On all the webservers, install SQL Express and subscribe to this Publication.
Since, this is not a frequently changing data, you can rest assure, no much server resource usage issue minus network trips for master data.
All your caching which was available via previous mechanism is still availbale minus all headache which comes when you add new entities.
Next, you can leverage .NET mechanisms as suggested above. You won't face memcached cluster failure unless your webserver itself goes down. There is a lot availble in .NET which a .NET pro can point out after this stage.
It seems to me that Windows Server AppFabric is exactly what you are looking for. (AKA "Velocity"). From the introductory documentation:
Windows Server AppFabric provides a
distributed in-memory application
cache platform for developing
scalable, available, and
high-performance applications.
AppFabric fuses memory across multiple
computers to give a single unified
cache view to applications.
Applications can store any
serializable CLR object without
worrying about where the object gets
stored. Scalability can be achieved by
simply adding more computers on
demand. The cache also allows for
copies of data to be stored across the
cluster, thus protecting data against
failures. It runs as a service
accessed over the network. In
addition, Windows Server AppFabric
provides seamless integration with
ASP.NET that enables ASP.NET session
objects to be stored in the
distributed cache without having to
write to databases. This increases
both the performance and scalability
of ASP.NET applications.
Have you considered using SqlDependency caching?

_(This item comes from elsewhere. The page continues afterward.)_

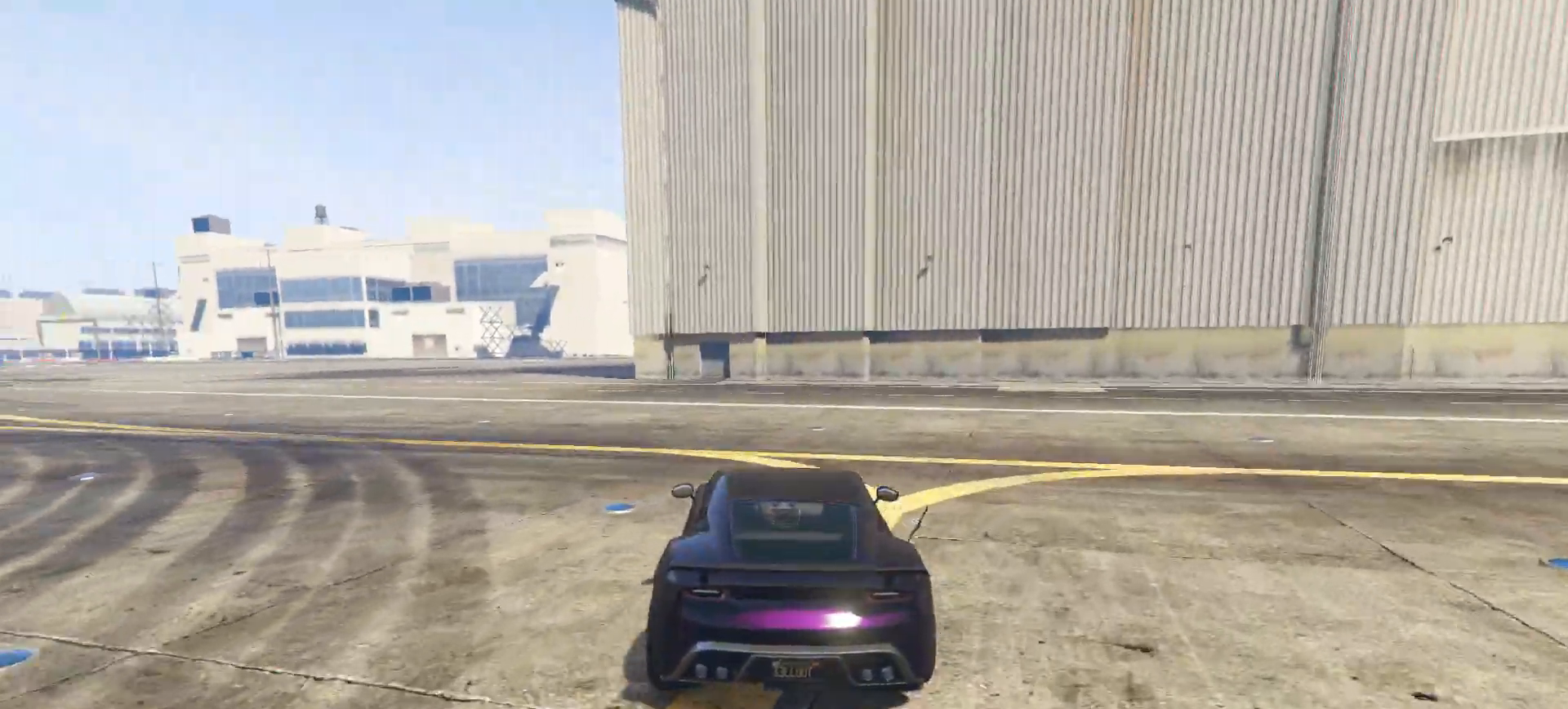
{"buttons": [], "left_stick": "left", "right_stick": "center", "events": []}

You could also write the data to the local disk at the web tier, if you're concerned about initial start-up time or DB outages. But at least with a SqlDependency, you shouldn't have to poll the DB to look for changes. It can also be made relatively transparent.
In my experience, adding a DB instance on web servers generally doesn't work out too well from a scalability or performance perspective.
If you're concerned about performance and scalability, you might consider partitioning your data tier. The specifics depend on your app, but as an example, you could move read-only data onto a couple of SQL Express servers that are populated with replication.
In case it helps, I talk about this subject at length in my book (Ultra-Fast ASP.NET).